## Exercise goal
Please list all lines of the material below in which the string "down" occurs.

## Records supplied
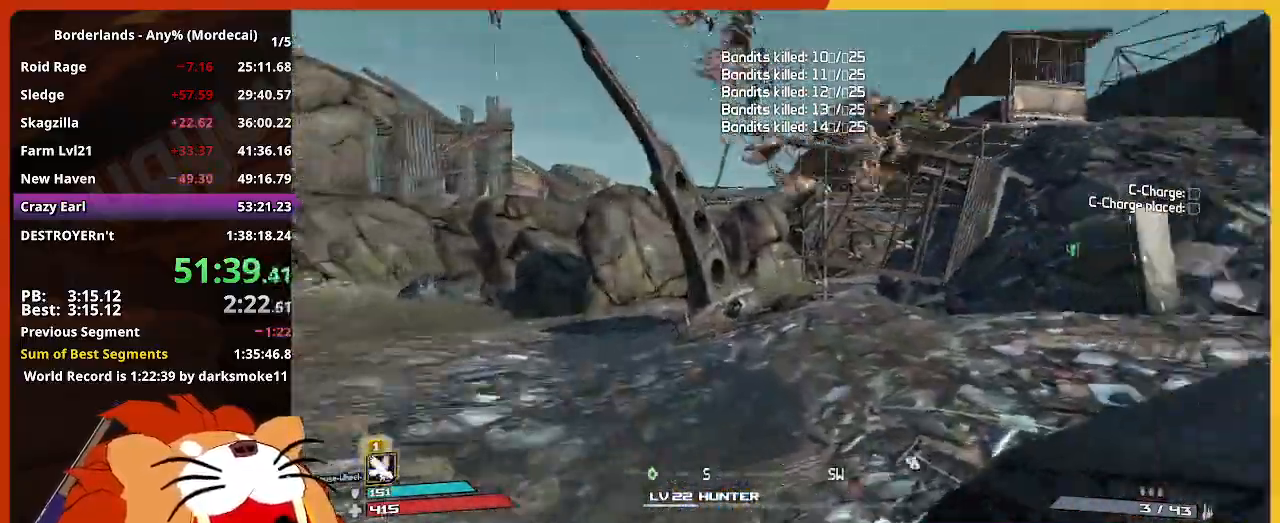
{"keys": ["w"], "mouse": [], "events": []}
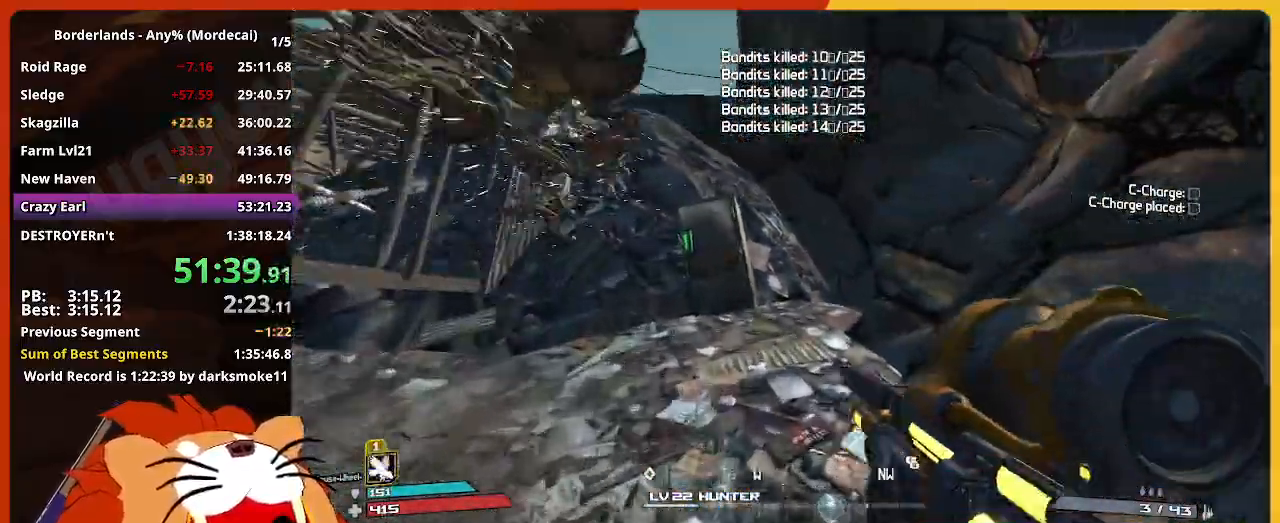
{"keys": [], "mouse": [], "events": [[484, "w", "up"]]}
* * *
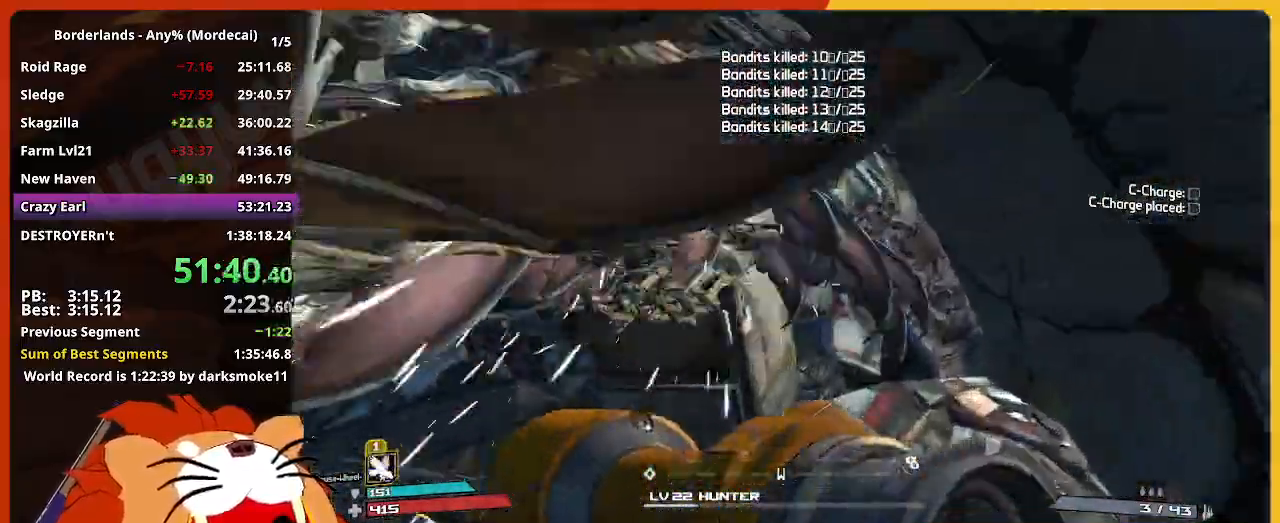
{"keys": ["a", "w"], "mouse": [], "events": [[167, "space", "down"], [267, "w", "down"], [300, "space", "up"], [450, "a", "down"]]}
==
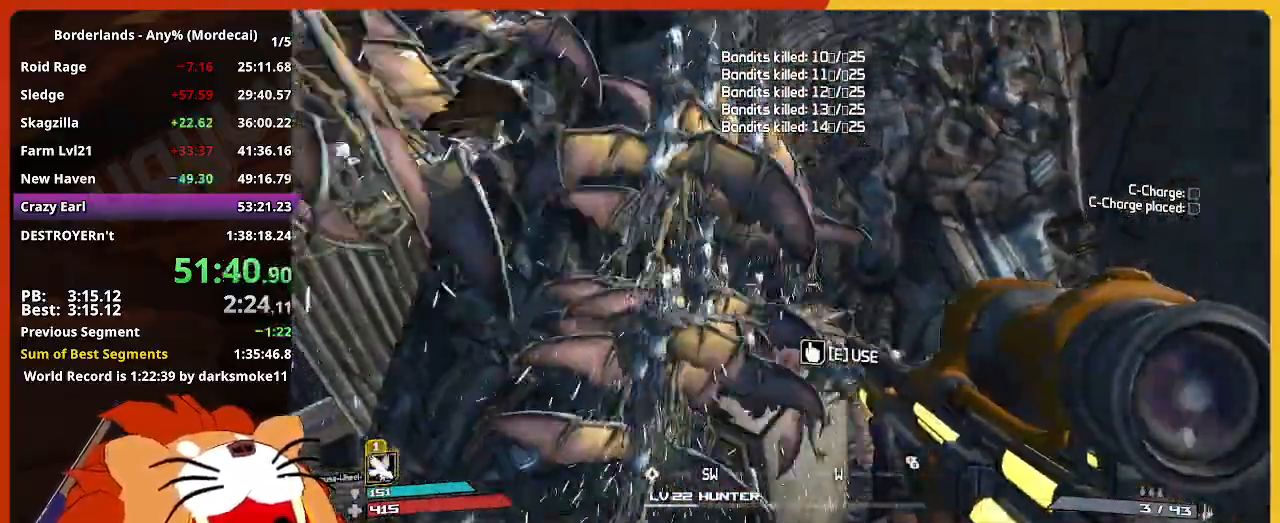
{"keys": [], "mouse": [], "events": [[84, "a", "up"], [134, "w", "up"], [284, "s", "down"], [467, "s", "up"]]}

## Result for this exercise
{"keys": ["a", "w"], "mouse": [], "events": [[167, "space", "down"], [267, "w", "down"], [300, "space", "up"], [450, "a", "down"]]}
{"keys": [], "mouse": [], "events": [[84, "a", "up"], [134, "w", "up"], [284, "s", "down"], [467, "s", "up"]]}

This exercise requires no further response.